╔══

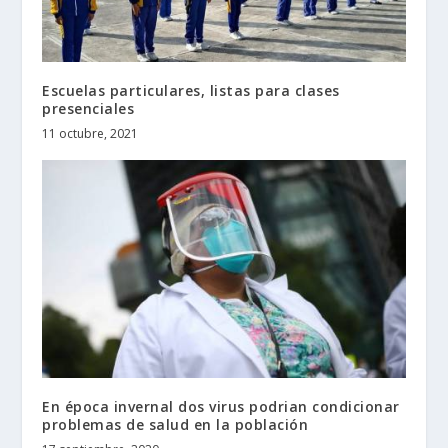
Escuelas particulares, listas para clases
presenciales
11 octubre, 2021
En época invernal dos virus podrian condicionar
problemas de salud en la población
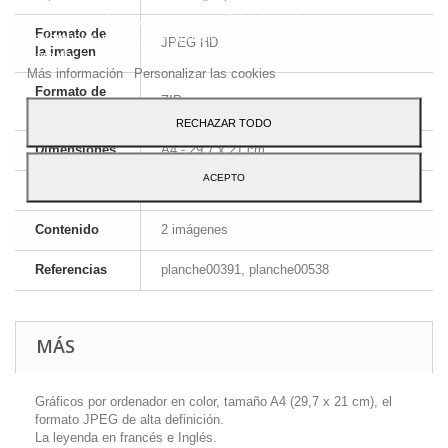
Este sitio web utiliza cookies propias y de terceros para mejorar
nuestros servicios y mostrarle publicidad relacionada con sus
Formato de
preferencias mediante el análisis de sus hábitos de navegación.
JPEG HD
la imagen
Para dar su consentimiento sobre su uso pulse el botón Acepto.
Más información
Personalizar las cookies
Formato de
ZIP
archivo
RECHAZAR TODO
Dimensiones
A4 - 29,7 x 21 cm
ACEPTO
Idioma
Inglés y francés
Contenido
2 imágenes
Referencias
planche00391, planche00538
MÁS
Gráficos por ordenador en color, tamaño A4 (29,7 x 21 cm), el
formato JPEG de alta definición.
La leyenda en francés e Inglés.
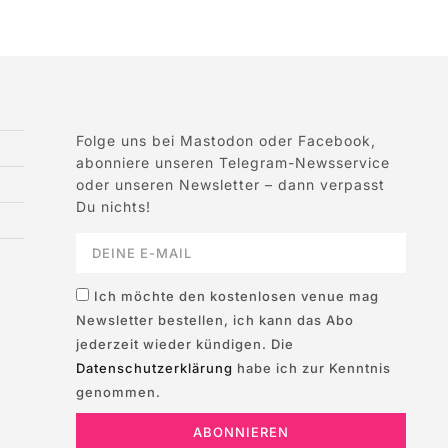
Folge uns bei Mastodon oder Facebook,
abonniere unseren Telegram-Newsservice
oder unseren Newsletter – dann verpasst
Du nichts!
Ich möchte den kostenlosen venue mag
Newsletter bestellen, ich kann das Abo
jederzeit wieder kündigen. Die
Datenschutzerklärung
habe ich zur Kenntnis
genommen.
ABONNIEREN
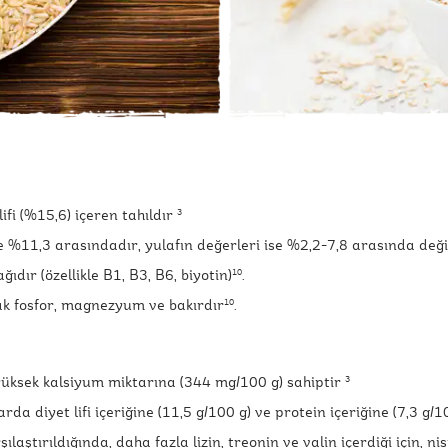
lifi (%15,6) içeren tahıldır
3
le %11,3 arasındadır, yulafın değerleri ise %2,2-7,8 arasında değ
ıdır (özellikle B1, B3, B6, biyotin)
.
10
rak fosfor, magnezyum ve bakırdır
.
10
yüksek kalsiyum miktarına (344 mg/100 g) sahiptir
3
a diyet lifi içeriğine (11,5 g/100 g) ve protein içeriğine (7,3 g/1
ılaştırıldığında, daha fazla lizin, treonin ve valin içerdiği için, 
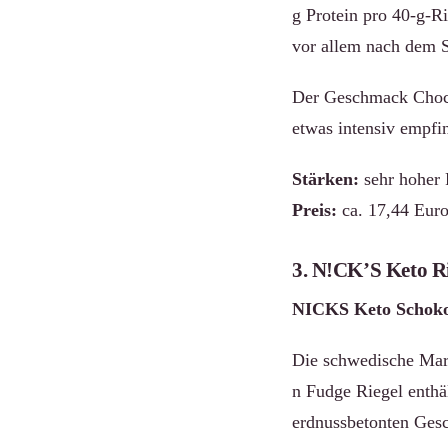
g Protein pro 40-g-Ri
vor allem nach dem S
Der Geschmack Choco
etwas intensiv empfi
Stärken:
sehr hoher 
Preis:
ca. 17,44 Euro
3. N!CK’S Keto R
NICKS Keto Schokor
Die schwedische Mark
n Fudge Riegel enthäl
erdnussbetonten Gesc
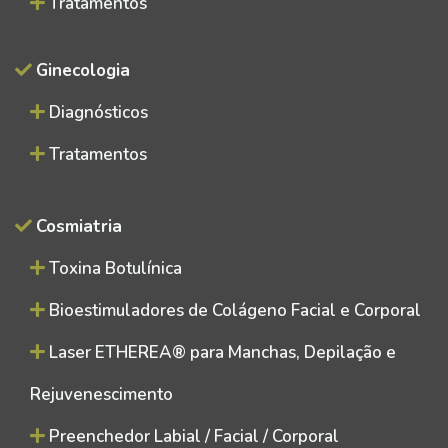
Tratamentos
Ginecologia
Diagnósticos
Tratamentos
Cosmiatria
Toxina Botulínica
Bioestimuladores de Colágeno Facial e Corporal
Laser ETHEREA® para Manchas, Depilação e
Rejuvenescimento
Preenchedor Labial / Facial / Corporal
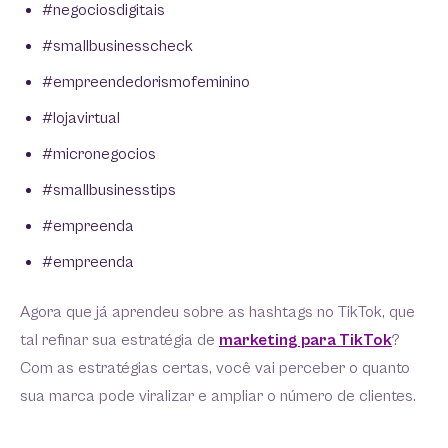
#negociosdigitais
#smallbusinesscheck
#empreendedorismofeminino
#lojavirtual
#micronegocios
#smallbusinesstips
#empreenda
#empreenda
Agora que já aprendeu sobre as hashtags no TikTok, que
tal refinar sua estratégia de
marketing para TikTok
?
Com as estratégias certas, você vai perceber o quanto
sua marca pode viralizar e ampliar o número de clientes.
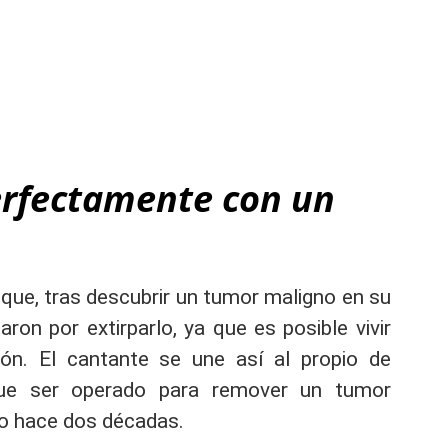
perfectamente con un
que, tras descubrir un tumor maligno en su
aron por extirparlo, ya que es posible vivir
ón. El cantante se une así al propio de
que ser operado para remover un tumor
o hace dos décadas.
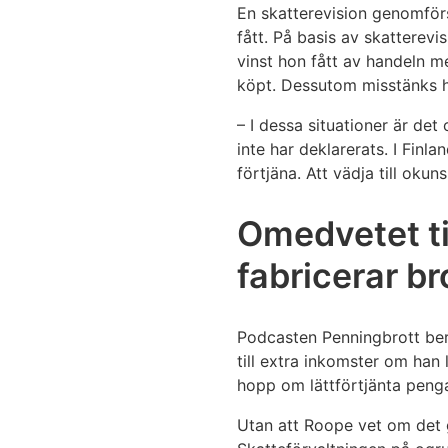
En skatterevision genomför
fått. På basis av skatterev
vinst hon fått av handeln m
köpt. Dessutom misstänks h
– I dessa situationer är de
inte har deklarerats. I Finl
förtjäna. Att vädja till oku
Omedvetet ti
fabricerar br
Podcasten Penningbrott be
till extra inkomster om ha
hopp om lättförtjänta penga
Utan att Roope vet om det g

╚══

- [Your objective]: Retype each of the entries above exactly as it appears, with no pictures.

- [Exercise result]:
Escuelas particulares, listas para clases
presenciales
11 octubre, 2021
En época invernal dos virus podrian condicionar
problemas de salud en la población
Este sitio web utiliza cookies propias y de terceros para mejorar
nuestros servicios y mostrarle publicidad relacionada con sus
Formato de
preferencias mediante el análisis de sus hábitos de navegación.
JPEG HD
la imagen
Para dar su consentimiento sobre su uso pulse el botón Acepto.
Más información
Personalizar las cookies
Formato de
ZIP
archivo
RECHAZAR TODO
Dimensiones
A4 - 29,7 x 21 cm
ACEPTO
Idioma
Inglés y francés
Contenido
2 imágenes
Referencias
planche00391, planche00538
MÁS
Gráficos por ordenador en color, tamaño A4 (29,7 x 21 cm), el
formato JPEG de alta definición.
La leyenda en francés e Inglés.
Folge uns bei Mastodon oder Facebook,
abonniere unseren Telegram-Newsservice
oder unseren Newsletter – dann verpasst
Du nichts!
Ich möchte den kostenlosen venue mag
Newsletter bestellen, ich kann das Abo
jederzeit wieder kündigen. Die
Datenschutzerklärung
habe ich zur Kenntnis
genommen.
ABONNIEREN
lifi (%15,6) içeren tahıldır
3
le %11,3 arasındadır, yulafın değerleri ise %2,2-7,8 arasında değ
ıdır (özellikle B1, B3, B6, biyotin)
.
10
rak fosfor, magnezyum ve bakırdır
.
10
yüksek kalsiyum miktarına (344 mg/100 g) sahiptir
3
a diyet lifi içeriğine (11,5 g/100 g) ve protein içeriğine (7,3 g/1
ılaştırıldığında, daha fazla lizin, treonin ve valin içerdiği için, 
g Protein pro 40-g-Ri
vor allem nach dem S
Der Geschmack Choco
etwas intensiv empfi
Stärken:
sehr hoher 
Preis:
ca. 17,44 Euro
3. N!CK’S Keto R
NICKS Keto Schokor
Die schwedische Mark
n Fudge Riegel enthäl
erdnussbetonten Gesc
Tratamentos
Ginecologia
Diagnósticos
Tratamentos
Cosmiatria
Toxina Botulínica
Bioestimuladores de Colágeno Facial e Corporal
Laser ETHEREA® para Manchas, Depilação e
Rejuvenescimento
Preenchedor Labial / Facial / Corporal
#negociosdigitais
#smallbusinesscheck
#empreendedorismofeminino
#lojavirtual
#micronegocios
#smallbusinesstips
#empreenda
#empreenda
Agora que já aprendeu sobre as hashtags no TikTok, que
tal refinar sua estratégia de
marketing para TikTok
?
Com as estratégias certas, você vai perceber o quanto
sua marca pode viralizar e ampliar o número de clientes.
perfectamente con un
que, tras descubrir un tumor maligno en su
aron por extirparlo, ya que es posible vivir
ón. El cantante se une así al propio de
que ser operado para remover un tumor
o hace dos décadas.
En skatterevision genomför
fått. På basis av skatterev
vinst hon fått av handeln m
köpt. Dessutom misstänks h
– I dessa situationer är de
inte har deklarerats. I Finl
förtjäna. Att vädja till oku
Omedvetet ti
fabricerar br
Podcasten Penningbrott be
till extra inkomster om ha
hopp om lättförtjänta penga
Utan att Roope vet om det g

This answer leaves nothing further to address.